====== Exercise text ======

Hereditary filmmaker Ari Aster is back with his second feature, Midsommar, and it’s as messed up as his breakout effort… if also simply messier in general. Aster has long described the project as a breakup drama disguised as a folk horror movie, much in the same way that Hereditary is a familial tragedy that’s been repackaged as a supernatural psycho-thriller. It’s an apt description too; Aster’s first two films feels like companion pieces to one another, thematically, and have many of the same strengths and flaws, along with some new issues in the case of his latter work. Midsommar is a mixed bag that blends unsettling horror with bizarre comedy, resulting in a film that’s equal parts fascinating and frustrating.

Story-wise, Midsommar revolves around Christian (Jack Reynor) and Dani (Florence Pugh), a young American couple who’re on the rocks; Christian has been wanting out of their relationship for almost a year but doesn’t want to be the one to end things, whereas Dani is continually finding new ways to blame herself for Christian’s distant and unsupportive behavior. After Dani suffers a horrifying personal tragedy, Christian invites her on a trip with his friends Mark (Will Poulter), Josh (William Jackson Harper), and Pelle (Vilhelm Blomgren) to go visit Pelle’s home village in Sweden and attend a mid-summer festival that they only hold every ninety years. And while the event seems a bit peculiar, if otherwise harmless, at first, Dani, Christian, and the others soon discover just how violent and disturbing this “celebration” truly is.

======

- **How to complete this task**
Decide whether each statement agrees with the Midsommar review, answering yes or no and quoting the words of the review that settle it. 1. Midsommar is Ari Aster's second feature. 2. The festival in Pelle's home village is held every year. 3. Pelle is one of Christian's friends. The records are not required for this exercise.

====== Dataset excerpts ======

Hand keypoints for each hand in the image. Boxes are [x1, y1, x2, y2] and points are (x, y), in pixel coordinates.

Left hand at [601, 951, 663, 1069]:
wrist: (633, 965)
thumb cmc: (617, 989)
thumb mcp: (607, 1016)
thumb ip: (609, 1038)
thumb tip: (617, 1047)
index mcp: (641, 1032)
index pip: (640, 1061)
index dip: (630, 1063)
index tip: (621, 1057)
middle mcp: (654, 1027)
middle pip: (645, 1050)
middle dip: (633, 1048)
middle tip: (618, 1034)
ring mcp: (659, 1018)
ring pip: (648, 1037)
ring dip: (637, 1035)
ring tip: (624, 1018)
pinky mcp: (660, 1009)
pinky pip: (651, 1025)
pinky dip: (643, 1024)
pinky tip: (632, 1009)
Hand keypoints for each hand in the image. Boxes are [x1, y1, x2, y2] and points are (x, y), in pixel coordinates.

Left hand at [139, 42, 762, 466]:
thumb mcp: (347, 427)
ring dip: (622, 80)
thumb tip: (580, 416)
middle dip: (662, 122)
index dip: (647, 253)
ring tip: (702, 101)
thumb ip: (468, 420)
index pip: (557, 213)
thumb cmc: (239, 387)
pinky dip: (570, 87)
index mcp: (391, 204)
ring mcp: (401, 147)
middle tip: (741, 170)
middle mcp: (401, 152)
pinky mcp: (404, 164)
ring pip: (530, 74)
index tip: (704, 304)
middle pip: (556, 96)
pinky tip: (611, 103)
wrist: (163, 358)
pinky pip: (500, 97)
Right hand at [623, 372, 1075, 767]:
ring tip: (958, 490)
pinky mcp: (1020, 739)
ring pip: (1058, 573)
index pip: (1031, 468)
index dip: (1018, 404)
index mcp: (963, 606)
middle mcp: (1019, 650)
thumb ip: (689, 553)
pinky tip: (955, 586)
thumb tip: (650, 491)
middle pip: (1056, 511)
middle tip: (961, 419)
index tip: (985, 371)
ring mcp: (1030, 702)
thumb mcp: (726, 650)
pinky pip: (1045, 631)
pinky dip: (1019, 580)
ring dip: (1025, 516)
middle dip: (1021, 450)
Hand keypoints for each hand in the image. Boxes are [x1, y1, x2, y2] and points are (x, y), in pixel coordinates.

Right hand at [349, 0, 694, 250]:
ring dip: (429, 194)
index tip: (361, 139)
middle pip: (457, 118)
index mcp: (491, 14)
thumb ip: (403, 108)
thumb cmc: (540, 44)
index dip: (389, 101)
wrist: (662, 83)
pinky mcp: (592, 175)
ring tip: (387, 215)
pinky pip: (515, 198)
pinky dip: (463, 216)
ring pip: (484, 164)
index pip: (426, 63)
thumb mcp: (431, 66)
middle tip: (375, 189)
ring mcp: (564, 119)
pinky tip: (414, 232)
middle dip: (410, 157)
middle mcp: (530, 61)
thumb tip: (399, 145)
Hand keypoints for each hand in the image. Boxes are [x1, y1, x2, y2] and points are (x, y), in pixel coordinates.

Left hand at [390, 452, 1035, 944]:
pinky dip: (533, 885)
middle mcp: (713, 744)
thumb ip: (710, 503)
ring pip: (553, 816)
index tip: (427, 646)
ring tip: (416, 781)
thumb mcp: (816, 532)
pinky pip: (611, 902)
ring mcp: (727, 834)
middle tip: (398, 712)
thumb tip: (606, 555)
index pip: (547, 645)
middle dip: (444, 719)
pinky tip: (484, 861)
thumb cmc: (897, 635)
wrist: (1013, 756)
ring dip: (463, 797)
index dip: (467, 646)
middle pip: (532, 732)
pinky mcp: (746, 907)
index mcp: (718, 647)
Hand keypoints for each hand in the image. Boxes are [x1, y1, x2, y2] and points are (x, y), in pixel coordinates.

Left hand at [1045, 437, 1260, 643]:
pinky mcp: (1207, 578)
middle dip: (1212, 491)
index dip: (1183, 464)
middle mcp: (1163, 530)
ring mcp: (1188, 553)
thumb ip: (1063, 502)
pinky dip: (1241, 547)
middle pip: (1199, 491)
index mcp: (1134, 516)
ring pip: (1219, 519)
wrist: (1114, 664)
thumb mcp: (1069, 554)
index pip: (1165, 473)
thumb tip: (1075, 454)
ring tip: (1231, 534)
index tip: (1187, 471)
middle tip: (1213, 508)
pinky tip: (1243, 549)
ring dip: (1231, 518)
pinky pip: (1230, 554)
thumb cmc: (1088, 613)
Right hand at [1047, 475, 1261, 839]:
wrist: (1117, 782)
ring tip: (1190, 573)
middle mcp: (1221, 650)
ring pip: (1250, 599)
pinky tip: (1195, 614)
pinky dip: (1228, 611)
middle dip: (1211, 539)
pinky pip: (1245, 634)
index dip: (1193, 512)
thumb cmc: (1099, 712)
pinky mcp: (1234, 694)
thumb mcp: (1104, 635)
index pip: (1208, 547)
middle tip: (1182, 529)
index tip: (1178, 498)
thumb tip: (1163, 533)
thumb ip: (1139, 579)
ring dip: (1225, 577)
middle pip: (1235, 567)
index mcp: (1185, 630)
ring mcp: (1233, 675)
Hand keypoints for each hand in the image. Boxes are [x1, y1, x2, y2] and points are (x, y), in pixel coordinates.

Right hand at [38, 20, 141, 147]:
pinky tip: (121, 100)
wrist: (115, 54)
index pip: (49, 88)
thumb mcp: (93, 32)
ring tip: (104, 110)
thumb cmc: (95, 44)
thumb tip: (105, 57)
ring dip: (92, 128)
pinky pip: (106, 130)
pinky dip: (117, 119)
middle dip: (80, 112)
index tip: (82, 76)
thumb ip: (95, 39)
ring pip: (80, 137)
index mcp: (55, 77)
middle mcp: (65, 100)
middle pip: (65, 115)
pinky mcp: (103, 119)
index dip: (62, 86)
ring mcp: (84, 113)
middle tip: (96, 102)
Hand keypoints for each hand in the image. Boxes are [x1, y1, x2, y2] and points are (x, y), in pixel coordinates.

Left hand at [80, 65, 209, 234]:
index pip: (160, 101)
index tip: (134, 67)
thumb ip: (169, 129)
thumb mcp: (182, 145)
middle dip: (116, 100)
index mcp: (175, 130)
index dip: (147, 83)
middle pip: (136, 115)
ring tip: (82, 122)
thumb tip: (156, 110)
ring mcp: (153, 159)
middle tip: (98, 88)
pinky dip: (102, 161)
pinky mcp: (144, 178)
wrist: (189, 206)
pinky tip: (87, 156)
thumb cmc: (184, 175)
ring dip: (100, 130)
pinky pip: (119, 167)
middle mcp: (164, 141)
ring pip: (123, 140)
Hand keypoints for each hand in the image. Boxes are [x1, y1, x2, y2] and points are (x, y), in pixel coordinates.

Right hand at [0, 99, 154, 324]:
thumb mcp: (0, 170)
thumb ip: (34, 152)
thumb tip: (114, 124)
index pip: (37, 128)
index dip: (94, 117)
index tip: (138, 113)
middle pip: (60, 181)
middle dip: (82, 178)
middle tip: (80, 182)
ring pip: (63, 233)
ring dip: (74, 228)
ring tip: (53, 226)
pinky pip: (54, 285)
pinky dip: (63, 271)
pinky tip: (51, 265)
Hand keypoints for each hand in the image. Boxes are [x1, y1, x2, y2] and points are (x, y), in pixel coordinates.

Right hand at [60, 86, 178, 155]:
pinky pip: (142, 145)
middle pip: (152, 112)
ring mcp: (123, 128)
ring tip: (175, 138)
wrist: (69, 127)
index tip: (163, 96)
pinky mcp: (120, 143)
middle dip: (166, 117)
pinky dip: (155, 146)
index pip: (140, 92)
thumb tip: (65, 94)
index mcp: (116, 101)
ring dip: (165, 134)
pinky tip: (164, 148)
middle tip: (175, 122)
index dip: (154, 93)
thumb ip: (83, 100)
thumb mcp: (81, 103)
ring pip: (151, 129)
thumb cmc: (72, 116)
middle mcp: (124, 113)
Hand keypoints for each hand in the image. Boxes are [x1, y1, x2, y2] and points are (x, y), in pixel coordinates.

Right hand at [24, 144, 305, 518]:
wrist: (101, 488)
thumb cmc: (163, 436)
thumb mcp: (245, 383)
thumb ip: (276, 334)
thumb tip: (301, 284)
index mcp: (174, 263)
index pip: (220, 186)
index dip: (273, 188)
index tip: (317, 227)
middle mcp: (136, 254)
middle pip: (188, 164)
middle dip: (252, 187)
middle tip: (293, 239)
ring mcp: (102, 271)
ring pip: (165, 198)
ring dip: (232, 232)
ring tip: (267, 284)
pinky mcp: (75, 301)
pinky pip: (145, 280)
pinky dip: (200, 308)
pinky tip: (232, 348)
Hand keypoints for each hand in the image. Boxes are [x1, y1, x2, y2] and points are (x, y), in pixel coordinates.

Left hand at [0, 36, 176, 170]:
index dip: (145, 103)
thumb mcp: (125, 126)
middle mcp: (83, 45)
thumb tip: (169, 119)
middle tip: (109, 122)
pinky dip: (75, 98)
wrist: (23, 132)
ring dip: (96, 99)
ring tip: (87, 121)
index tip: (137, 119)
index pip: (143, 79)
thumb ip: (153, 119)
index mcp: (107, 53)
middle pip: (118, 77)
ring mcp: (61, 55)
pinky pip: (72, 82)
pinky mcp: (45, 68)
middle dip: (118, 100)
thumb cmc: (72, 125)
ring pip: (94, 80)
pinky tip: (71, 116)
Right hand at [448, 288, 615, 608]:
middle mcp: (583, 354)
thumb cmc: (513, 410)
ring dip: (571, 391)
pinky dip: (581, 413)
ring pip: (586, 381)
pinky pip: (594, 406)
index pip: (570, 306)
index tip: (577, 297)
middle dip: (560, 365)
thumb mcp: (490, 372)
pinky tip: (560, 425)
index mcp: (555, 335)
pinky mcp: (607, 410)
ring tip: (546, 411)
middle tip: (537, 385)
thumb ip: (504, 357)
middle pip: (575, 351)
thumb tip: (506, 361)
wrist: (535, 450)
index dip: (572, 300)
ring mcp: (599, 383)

======

- **Task solution**
1. Yes: "is back with his second feature, Midsommar"
2. No: "they only hold every ninety years"
3. Yes: "his friends Mark (Will Poulter), Josh (William Jackson Harper), and Pelle (Vilhelm Blomgren)"